● **Extracted entries**:

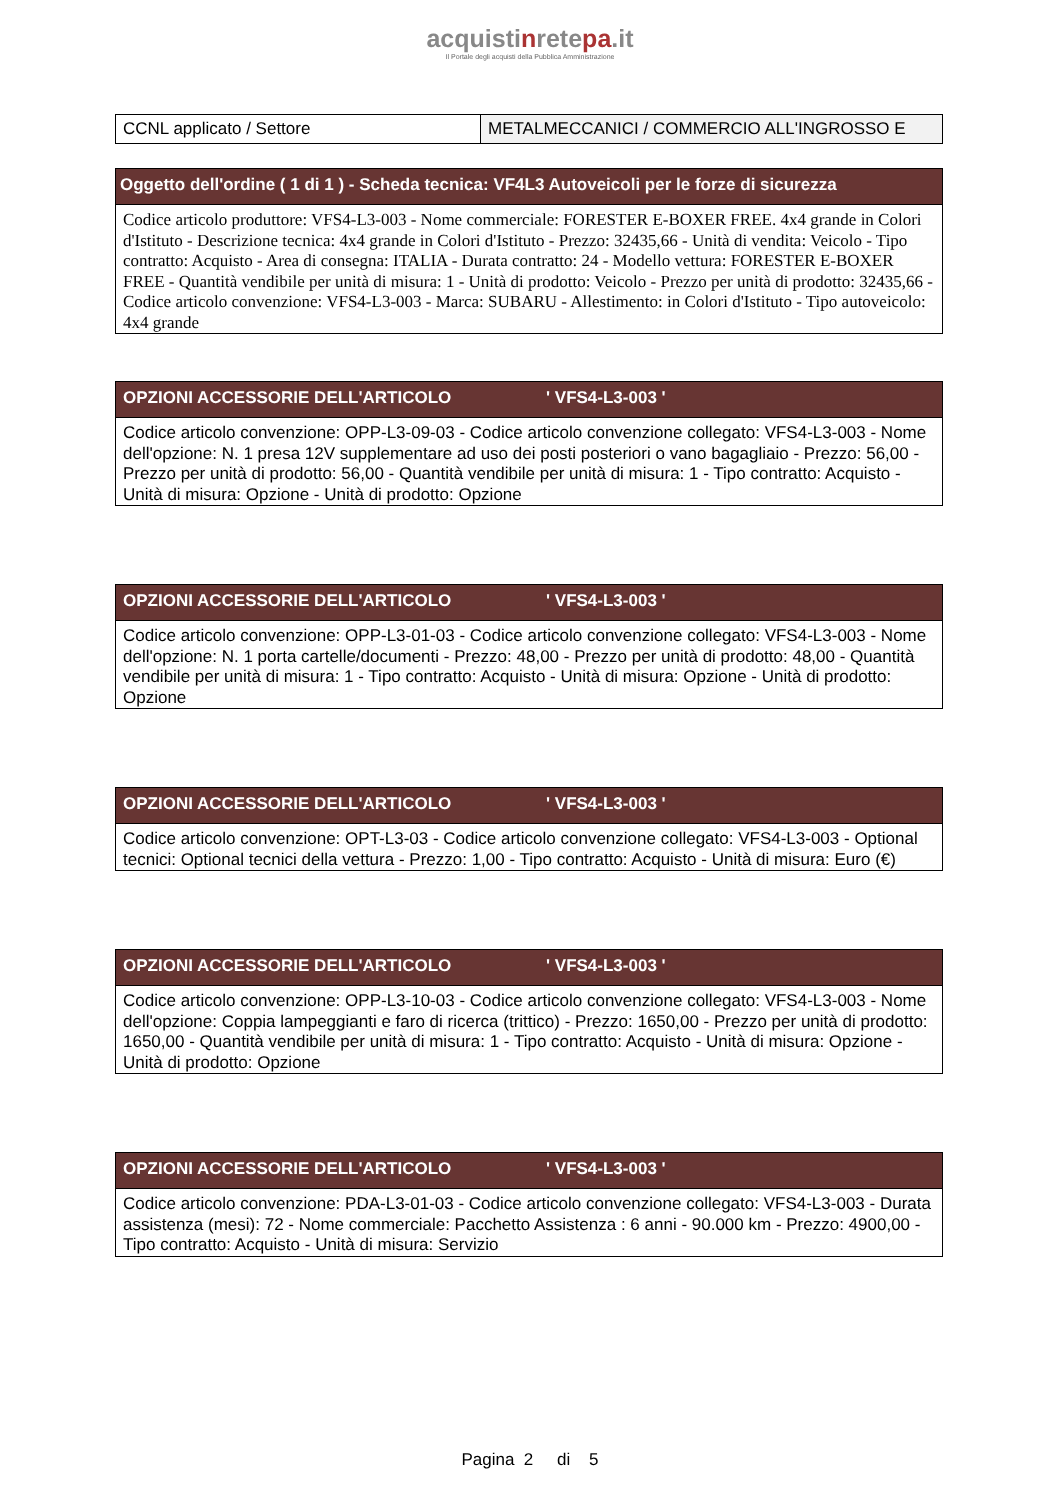acquistinretepa.it
Il Portale degli acquisti della Pubblica Amministrazione
| CCNL applicato / Settore | METALMECCANICI / COMMERCIO ALL'INGROSSO E |
| Oggetto dell'ordine ( 1 di 1 ) - Scheda tecnica: VF4L3 Autoveicoli per le forze di sicurezza |
| --- |
| Codice articolo produttore: VFS4-L3-003 - Nome commerciale: FORESTER E-BOXER FREE. 4x4 grande in Colori d'Istituto - Descrizione tecnica: 4x4 grande in Colori d'Istituto - Prezzo: 32435,66 - Unità di vendita: Veicolo - Tipo contratto: Acquisto - Area di consegna: ITALIA - Durata contratto: 24 - Modello vettura: FORESTER E-BOXER FREE - Quantità vendibile per unità di misura: 1 - Unità di prodotto: Veicolo - Prezzo per unità di prodotto: 32435,66 - Codice articolo convenzione: VFS4-L3-003 - Marca: SUBARU - Allestimento: in Colori d'Istituto - Tipo autoveicolo: 4x4 grande |
| OPZIONI ACCESSORIE DELL'ARTICOLO ' VFS4-L3-003 ' |
| --- |
| Codice articolo convenzione: OPP-L3-09-03 - Codice articolo convenzione collegato: VFS4-L3-003 - Nome dell'opzione: N. 1 presa 12V supplementare ad uso dei posti posteriori o vano bagagliaio - Prezzo: 56,00 - Prezzo per unità di prodotto: 56,00 - Quantità vendibile per unità di misura: 1 - Tipo contratto: Acquisto - Unità di misura: Opzione - Unità di prodotto: Opzione |
| OPZIONI ACCESSORIE DELL'ARTICOLO ' VFS4-L3-003 ' |
| --- |
| Codice articolo convenzione: OPP-L3-01-03 - Codice articolo convenzione collegato: VFS4-L3-003 - Nome dell'opzione: N. 1 porta cartelle/documenti - Prezzo: 48,00 - Prezzo per unità di prodotto: 48,00 - Quantità vendibile per unità di misura: 1 - Tipo contratto: Acquisto - Unità di misura: Opzione - Unità di prodotto: Opzione |
| OPZIONI ACCESSORIE DELL'ARTICOLO ' VFS4-L3-003 ' |
| --- |
| Codice articolo convenzione: OPT-L3-03 - Codice articolo convenzione collegato: VFS4-L3-003 - Optional tecnici: Optional tecnici della vettura - Prezzo: 1,00 - Tipo contratto: Acquisto - Unità di misura: Euro (€) |
| OPZIONI ACCESSORIE DELL'ARTICOLO ' VFS4-L3-003 ' |
| --- |
| Codice articolo convenzione: OPP-L3-10-03 - Codice articolo convenzione collegato: VFS4-L3-003 - Nome dell'opzione: Coppia lampeggianti e faro di ricerca (trittico) - Prezzo: 1650,00 - Prezzo per unità di prodotto: 1650,00 - Quantità vendibile per unità di misura: 1 - Tipo contratto: Acquisto - Unità di misura: Opzione - Unità di prodotto: Opzione |
| OPZIONI ACCESSORIE DELL'ARTICOLO ' VFS4-L3-003 ' |
| --- |
| Codice articolo convenzione: PDA-L3-01-03 - Codice articolo convenzione collegato: VFS4-L3-003 - Durata assistenza (mesi): 72 - Nome commerciale: Pacchetto Assistenza : 6 anni - 90.000 km - Prezzo: 4900,00 - Tipo contratto: Acquisto - Unità di misura: Servizio |
Pagina 2 di 5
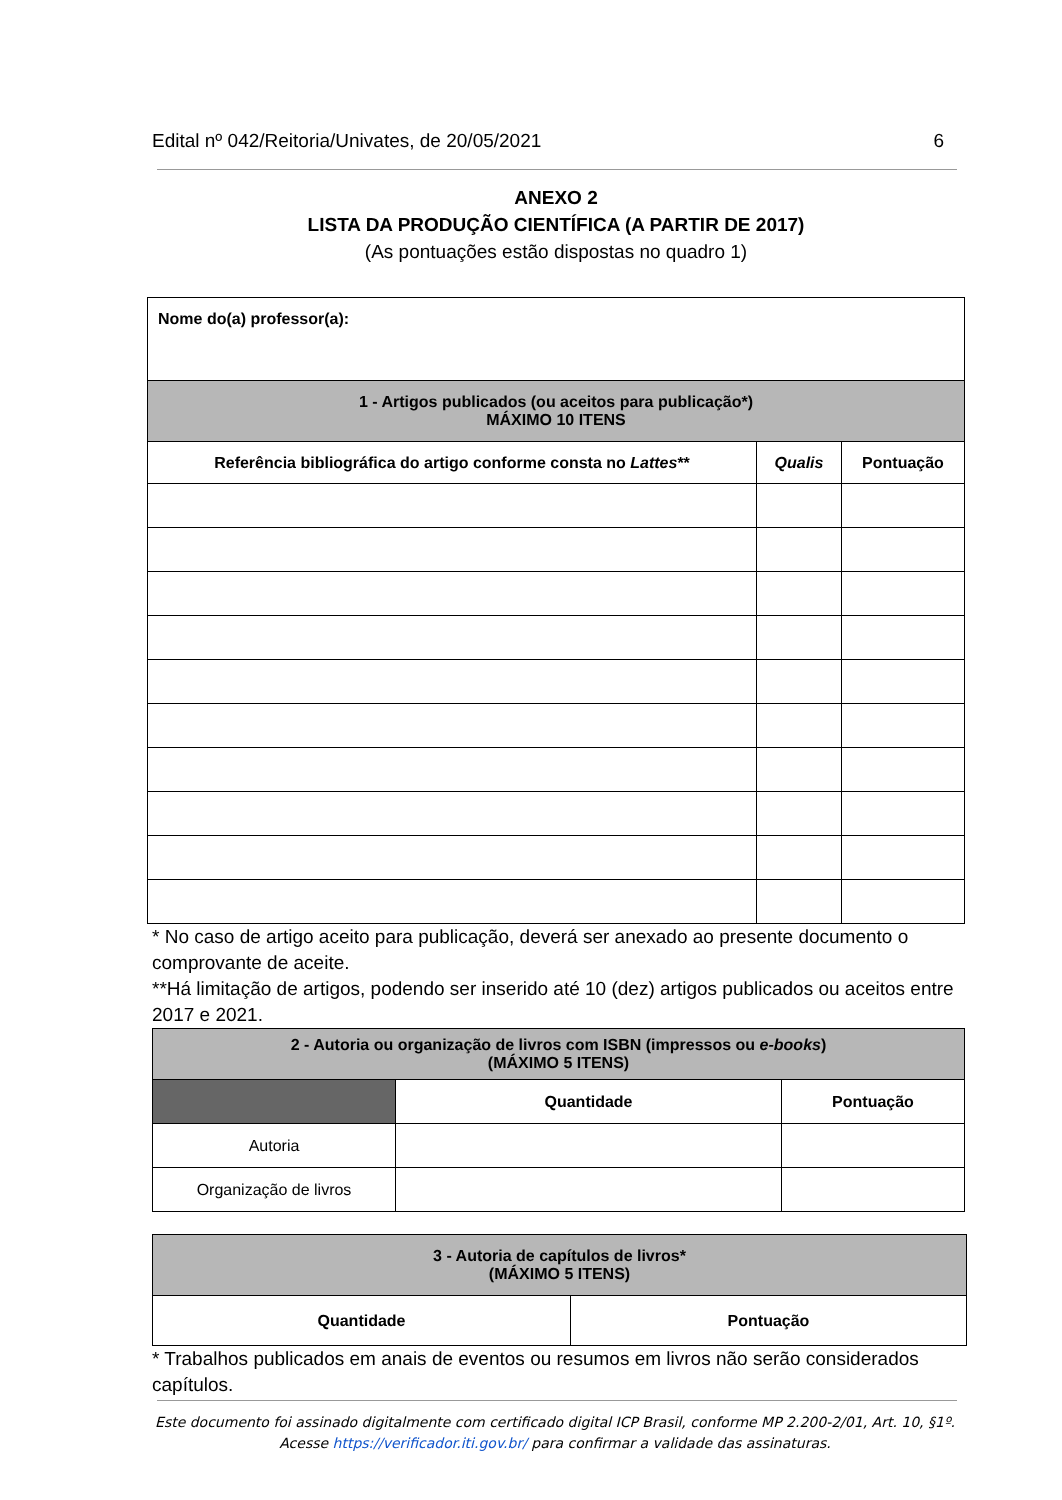Edital nº 042/Reitoria/Univates, de 20/05/2021 6
ANEXO 2
LISTA DA PRODUÇÃO CIENTÍFICA (A PARTIR DE 2017)
(As pontuações estão dispostas no quadro 1)
| Nome do(a) professor(a): | | |
| 1 - Artigos publicados (ou aceitos para publicação*) MÁXIMO 10 ITENS | | |
| Referência bibliográfica do artigo conforme consta no Lattes ** | Qualis | Pontuação |
* No caso de artigo aceito para publicação, deverá ser anexado ao presente documento o comprovante de aceite.
**Há limitação de artigos, podendo ser inserido até 10 (dez) artigos publicados ou aceitos entre 2017 e 2021.
| 2 - Autoria ou organização de livros com ISBN (impressos ou e-books ) (MÁXIMO 5 ITENS) | | |
| | Quantidade | Pontuação |
| Autoria | | |
| Organização de livros | | |
| 3 - Autoria de capítulos de livros* (MÁXIMO 5 ITENS) | |
| Quantidade | Pontuação |
* Trabalhos publicados em anais de eventos ou resumos em livros não serão considerados capítulos.
Este documento foi assinado digitalmente com certificado digital ICP Brasil, conforme MP 2.200-2/01, Art. 10, §1º. Acesse https://verificador.iti.gov.br/ para confirmar a validade das assinaturas.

● **Exercise goal**:
Copy the data exactly. Any picture it contains is to be omitted.

● **Response to the task**:
acquistinretepa.it
Il Portale degli acquisti della Pubblica Amministrazione
| CCNL applicato / Settore | METALMECCANICI / COMMERCIO ALL'INGROSSO E |
| Oggetto dell'ordine ( 1 di 1 ) - Scheda tecnica: VF4L3 Autoveicoli per le forze di sicurezza |
| --- |
| Codice articolo produttore: VFS4-L3-003 - Nome commerciale: FORESTER E-BOXER FREE. 4x4 grande in Colori d'Istituto - Descrizione tecnica: 4x4 grande in Colori d'Istituto - Prezzo: 32435,66 - Unità di vendita: Veicolo - Tipo contratto: Acquisto - Area di consegna: ITALIA - Durata contratto: 24 - Modello vettura: FORESTER E-BOXER FREE - Quantità vendibile per unità di misura: 1 - Unità di prodotto: Veicolo - Prezzo per unità di prodotto: 32435,66 - Codice articolo convenzione: VFS4-L3-003 - Marca: SUBARU - Allestimento: in Colori d'Istituto - Tipo autoveicolo: 4x4 grande |
| OPZIONI ACCESSORIE DELL'ARTICOLO ' VFS4-L3-003 ' |
| --- |
| Codice articolo convenzione: OPP-L3-09-03 - Codice articolo convenzione collegato: VFS4-L3-003 - Nome dell'opzione: N. 1 presa 12V supplementare ad uso dei posti posteriori o vano bagagliaio - Prezzo: 56,00 - Prezzo per unità di prodotto: 56,00 - Quantità vendibile per unità di misura: 1 - Tipo contratto: Acquisto - Unità di misura: Opzione - Unità di prodotto: Opzione |
| OPZIONI ACCESSORIE DELL'ARTICOLO ' VFS4-L3-003 ' |
| --- |
| Codice articolo convenzione: OPP-L3-01-03 - Codice articolo convenzione collegato: VFS4-L3-003 - Nome dell'opzione: N. 1 porta cartelle/documenti - Prezzo: 48,00 - Prezzo per unità di prodotto: 48,00 - Quantità vendibile per unità di misura: 1 - Tipo contratto: Acquisto - Unità di misura: Opzione - Unità di prodotto: Opzione |
| OPZIONI ACCESSORIE DELL'ARTICOLO ' VFS4-L3-003 ' |
| --- |
| Codice articolo convenzione: OPT-L3-03 - Codice articolo convenzione collegato: VFS4-L3-003 - Optional tecnici: Optional tecnici della vettura - Prezzo: 1,00 - Tipo contratto: Acquisto - Unità di misura: Euro (€) |
| OPZIONI ACCESSORIE DELL'ARTICOLO ' VFS4-L3-003 ' |
| --- |
| Codice articolo convenzione: OPP-L3-10-03 - Codice articolo convenzione collegato: VFS4-L3-003 - Nome dell'opzione: Coppia lampeggianti e faro di ricerca (trittico) - Prezzo: 1650,00 - Prezzo per unità di prodotto: 1650,00 - Quantità vendibile per unità di misura: 1 - Tipo contratto: Acquisto - Unità di misura: Opzione - Unità di prodotto: Opzione |
| OPZIONI ACCESSORIE DELL'ARTICOLO ' VFS4-L3-003 ' |
| --- |
| Codice articolo convenzione: PDA-L3-01-03 - Codice articolo convenzione collegato: VFS4-L3-003 - Durata assistenza (mesi): 72 - Nome commerciale: Pacchetto Assistenza : 6 anni - 90.000 km - Prezzo: 4900,00 - Tipo contratto: Acquisto - Unità di misura: Servizio |
Pagina 2 di 5
Edital nº 042/Reitoria/Univates, de 20/05/2021 6
ANEXO 2
LISTA DA PRODUÇÃO CIENTÍFICA (A PARTIR DE 2017)
(As pontuações estão dispostas no quadro 1)
| Nome do(a) professor(a): | | |
| 1 - Artigos publicados (ou aceitos para publicação*) MÁXIMO 10 ITENS | | |
| Referência bibliográfica do artigo conforme consta no Lattes ** | Qualis | Pontuação |
* No caso de artigo aceito para publicação, deverá ser anexado ao presente documento o comprovante de aceite.
**Há limitação de artigos, podendo ser inserido até 10 (dez) artigos publicados ou aceitos entre 2017 e 2021.
| 2 - Autoria ou organização de livros com ISBN (impressos ou e-books ) (MÁXIMO 5 ITENS) | | |
| | Quantidade | Pontuação |
| Autoria | | |
| Organização de livros | | |
| 3 - Autoria de capítulos de livros* (MÁXIMO 5 ITENS) | |
| Quantidade | Pontuação |
* Trabalhos publicados em anais de eventos ou resumos em livros não serão considerados capítulos.
Este documento foi assinado digitalmente com certificado digital ICP Brasil, conforme MP 2.200-2/01, Art. 10, §1º. Acesse https://verificador.iti.gov.br/ para confirmar a validade das assinaturas.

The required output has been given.